Inside the eGPU chassis I use an AMD Radeon Vega 562 that can handily output to both a Dell 5K display and a second Dell 4K display3 at the same time, over DisplayPort, without breaking a sweat3.

The eGPU chassis connects to the 15” MacBook Pro using a single Thunderbolt 3 cable. And it also provides 87W of USB-C Power Delivery for charging the laptop over the same cable.

And it also provides five (!) USB3 ports, all signaling over the same cable.

And it also provides gigabit Ethernet, also over that same cable.

It gets crazier. The Mantiz chassis also has an internal bay for a 2.5” SATA drive, which communicates (say it with me) over the same cable.

Why do they even call them eGPUs? They’re actually “single-cable docking stations that happen to have a PCIe slot where you can plug in a discrete GPU if you’re so inclined.” Or SCDSTHTHAPSWYCPIADGIYSI for short.

The hot-swappability works reasonably well and continues to improve with each macOS release. But the great undersold secret of eGPUs is the no-hassle I/O capability they can provide over a single Thunderbolt 3 cable4

Footnotes:

1

As of this writing the Mantiz Venus is sold out and different eGPUs provide different I/O options. Some provide none at all other than power for charging. Do your research.

2

I was warned off the Vega 64 which is a little more power hungry and runs hotter.

3

I find Dell displays to be a lot nicer than the LG displays Apple promotes. I have a UP2715K (5K) which is no longer available, unfortunately, and a P2415Q (4K) which is even sharper with richer colors than the 5K.

4

I’m not sure about this but I don’t think that a single Thunderbolt 3 port has enough bandwidth to support both a directly-connected 5K and 4K display at the same time. With an eGPU setup though, the bandwidth requirement between the computer and the eGPU is lower and within the threshold. The computer is sending the eGPU instructions on what to draw. Most of the bandwidth appetite is between the eGPU and the monitors, where millions of rendered pixels are pushed 60 times a second. Thunderbolt 3 bandwidth allocation is a complex topic and different eGPU vendors have sliced up the bandwidth differently, with varying results. Intel’s Technology Brief goes into the intricacies but suffice to say that not all eGPUs perform well with all setups, and even software support can play a factor. I’m told that Final Cut Pro can actually perform worse with an eGPU setup than with built-in graphics in some configurations, for example.

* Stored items
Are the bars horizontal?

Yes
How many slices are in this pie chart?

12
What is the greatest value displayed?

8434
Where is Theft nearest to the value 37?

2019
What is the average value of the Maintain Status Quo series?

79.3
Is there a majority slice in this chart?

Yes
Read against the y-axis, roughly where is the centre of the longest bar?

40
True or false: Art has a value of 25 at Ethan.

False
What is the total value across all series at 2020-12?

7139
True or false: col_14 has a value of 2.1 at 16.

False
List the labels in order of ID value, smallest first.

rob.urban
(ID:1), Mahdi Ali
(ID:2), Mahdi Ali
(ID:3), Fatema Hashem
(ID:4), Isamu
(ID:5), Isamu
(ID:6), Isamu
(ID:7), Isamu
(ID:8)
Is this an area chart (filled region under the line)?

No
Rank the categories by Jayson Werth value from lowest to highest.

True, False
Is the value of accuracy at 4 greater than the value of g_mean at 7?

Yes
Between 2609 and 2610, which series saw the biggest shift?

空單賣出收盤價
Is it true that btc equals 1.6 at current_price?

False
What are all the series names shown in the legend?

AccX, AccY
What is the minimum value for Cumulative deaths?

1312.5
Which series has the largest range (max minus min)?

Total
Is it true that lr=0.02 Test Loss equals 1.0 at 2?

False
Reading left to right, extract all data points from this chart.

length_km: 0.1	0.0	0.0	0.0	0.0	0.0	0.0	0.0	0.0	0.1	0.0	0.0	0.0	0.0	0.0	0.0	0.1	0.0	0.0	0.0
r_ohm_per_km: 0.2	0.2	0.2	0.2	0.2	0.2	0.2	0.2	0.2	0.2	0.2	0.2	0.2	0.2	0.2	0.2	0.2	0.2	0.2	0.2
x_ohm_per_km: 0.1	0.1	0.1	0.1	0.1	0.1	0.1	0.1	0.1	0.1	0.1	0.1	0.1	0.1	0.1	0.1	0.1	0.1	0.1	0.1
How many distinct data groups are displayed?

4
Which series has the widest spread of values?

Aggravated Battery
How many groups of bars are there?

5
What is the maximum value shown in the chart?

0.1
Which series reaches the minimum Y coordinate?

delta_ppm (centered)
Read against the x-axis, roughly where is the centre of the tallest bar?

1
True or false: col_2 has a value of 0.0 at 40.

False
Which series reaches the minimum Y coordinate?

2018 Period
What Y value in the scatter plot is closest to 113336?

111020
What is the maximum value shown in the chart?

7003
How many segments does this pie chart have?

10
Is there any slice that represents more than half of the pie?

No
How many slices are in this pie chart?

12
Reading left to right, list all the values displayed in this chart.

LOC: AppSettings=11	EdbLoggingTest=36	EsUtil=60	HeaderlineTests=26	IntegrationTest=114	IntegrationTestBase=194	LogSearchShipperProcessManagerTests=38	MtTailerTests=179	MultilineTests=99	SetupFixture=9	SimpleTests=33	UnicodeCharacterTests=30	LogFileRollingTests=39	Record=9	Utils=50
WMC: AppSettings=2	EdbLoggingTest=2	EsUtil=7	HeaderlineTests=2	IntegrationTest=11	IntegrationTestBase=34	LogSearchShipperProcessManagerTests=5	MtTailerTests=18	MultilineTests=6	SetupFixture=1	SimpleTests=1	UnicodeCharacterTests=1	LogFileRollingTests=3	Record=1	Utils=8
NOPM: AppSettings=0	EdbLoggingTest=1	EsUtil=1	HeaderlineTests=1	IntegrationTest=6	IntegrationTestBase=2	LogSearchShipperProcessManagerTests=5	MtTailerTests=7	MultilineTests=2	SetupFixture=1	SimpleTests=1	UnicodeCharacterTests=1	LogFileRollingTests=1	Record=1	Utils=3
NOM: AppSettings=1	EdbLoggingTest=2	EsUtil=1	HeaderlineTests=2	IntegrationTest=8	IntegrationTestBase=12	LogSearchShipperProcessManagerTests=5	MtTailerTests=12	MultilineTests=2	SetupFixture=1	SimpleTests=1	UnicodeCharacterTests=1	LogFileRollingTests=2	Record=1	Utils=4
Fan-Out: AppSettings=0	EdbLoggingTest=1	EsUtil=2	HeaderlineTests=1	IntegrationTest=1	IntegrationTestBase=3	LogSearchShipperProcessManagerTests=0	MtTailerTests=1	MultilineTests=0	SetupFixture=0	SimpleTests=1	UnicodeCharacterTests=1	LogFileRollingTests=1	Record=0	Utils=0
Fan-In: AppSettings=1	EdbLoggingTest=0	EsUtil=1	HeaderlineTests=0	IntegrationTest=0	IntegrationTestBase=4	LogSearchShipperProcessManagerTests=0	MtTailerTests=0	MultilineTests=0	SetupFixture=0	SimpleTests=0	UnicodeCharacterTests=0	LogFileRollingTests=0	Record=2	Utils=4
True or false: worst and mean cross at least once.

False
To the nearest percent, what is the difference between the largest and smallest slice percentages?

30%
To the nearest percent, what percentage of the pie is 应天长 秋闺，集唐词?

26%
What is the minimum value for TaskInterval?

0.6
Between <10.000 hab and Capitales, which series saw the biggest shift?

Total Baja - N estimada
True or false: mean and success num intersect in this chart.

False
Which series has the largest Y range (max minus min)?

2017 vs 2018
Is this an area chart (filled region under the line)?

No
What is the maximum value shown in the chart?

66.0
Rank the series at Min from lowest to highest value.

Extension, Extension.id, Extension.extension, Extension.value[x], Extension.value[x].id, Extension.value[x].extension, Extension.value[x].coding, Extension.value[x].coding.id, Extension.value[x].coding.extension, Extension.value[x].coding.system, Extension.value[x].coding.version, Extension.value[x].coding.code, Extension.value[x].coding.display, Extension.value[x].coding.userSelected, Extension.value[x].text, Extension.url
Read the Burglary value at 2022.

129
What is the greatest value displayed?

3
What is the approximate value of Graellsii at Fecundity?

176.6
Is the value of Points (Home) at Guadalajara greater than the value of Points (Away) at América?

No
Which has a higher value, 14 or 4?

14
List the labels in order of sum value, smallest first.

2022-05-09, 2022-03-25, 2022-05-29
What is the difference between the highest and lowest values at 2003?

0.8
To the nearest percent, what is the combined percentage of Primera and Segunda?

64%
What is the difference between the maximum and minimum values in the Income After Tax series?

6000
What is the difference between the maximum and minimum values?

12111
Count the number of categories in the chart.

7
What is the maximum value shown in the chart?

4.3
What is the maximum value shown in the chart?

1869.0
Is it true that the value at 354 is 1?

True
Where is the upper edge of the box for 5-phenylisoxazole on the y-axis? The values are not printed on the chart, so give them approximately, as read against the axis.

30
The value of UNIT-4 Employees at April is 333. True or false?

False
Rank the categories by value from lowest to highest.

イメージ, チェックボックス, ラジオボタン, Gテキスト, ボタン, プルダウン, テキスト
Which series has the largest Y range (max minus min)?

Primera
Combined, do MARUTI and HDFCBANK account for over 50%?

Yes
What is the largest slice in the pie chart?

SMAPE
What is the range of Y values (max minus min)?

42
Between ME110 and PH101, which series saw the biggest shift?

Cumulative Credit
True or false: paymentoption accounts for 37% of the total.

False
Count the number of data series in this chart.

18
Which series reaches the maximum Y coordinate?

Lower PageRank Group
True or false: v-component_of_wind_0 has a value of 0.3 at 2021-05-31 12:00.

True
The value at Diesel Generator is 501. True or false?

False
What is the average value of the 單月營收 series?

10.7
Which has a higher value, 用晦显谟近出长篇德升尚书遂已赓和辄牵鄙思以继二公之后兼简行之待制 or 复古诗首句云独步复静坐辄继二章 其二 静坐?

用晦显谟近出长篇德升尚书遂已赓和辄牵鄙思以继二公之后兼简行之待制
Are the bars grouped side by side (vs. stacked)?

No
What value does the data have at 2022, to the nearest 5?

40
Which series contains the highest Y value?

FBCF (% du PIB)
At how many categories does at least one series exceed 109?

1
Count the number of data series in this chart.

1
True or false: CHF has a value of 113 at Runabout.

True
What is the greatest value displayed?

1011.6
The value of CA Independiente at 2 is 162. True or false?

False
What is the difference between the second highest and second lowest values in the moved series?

* What needs to be done
In the eGPU text, condense the paragraph beginning "I’m not sure about this" into a short bulleted list that keeps its main points. Rely solely on the eGPU text, not on the material.

* Expected answer
- The writer thinks, but isn't sure, that one Thunderbolt 3 port lacks the bandwidth to drive a directly connected 5K display and 4K display at the same time.
- With an eGPU, the computer only sends drawing instructions, so less bandwidth is needed between the computer and the eGPU, and that amount stays within the limit.
- Most bandwidth is used between the eGPU and the monitors, where millions of rendered pixels are pushed 60 times a second.
- Thunderbolt 3 bandwidth allocation is complex, and eGPU vendors divide it differently, with varying results.
- Intel's Technology Brief covers the details, but not every eGPU performs well with every setup, and software support can also play a part.
- For example, the writer has been told that Final Cut Pro can perform worse with an eGPU than with built-in graphics in some configurations.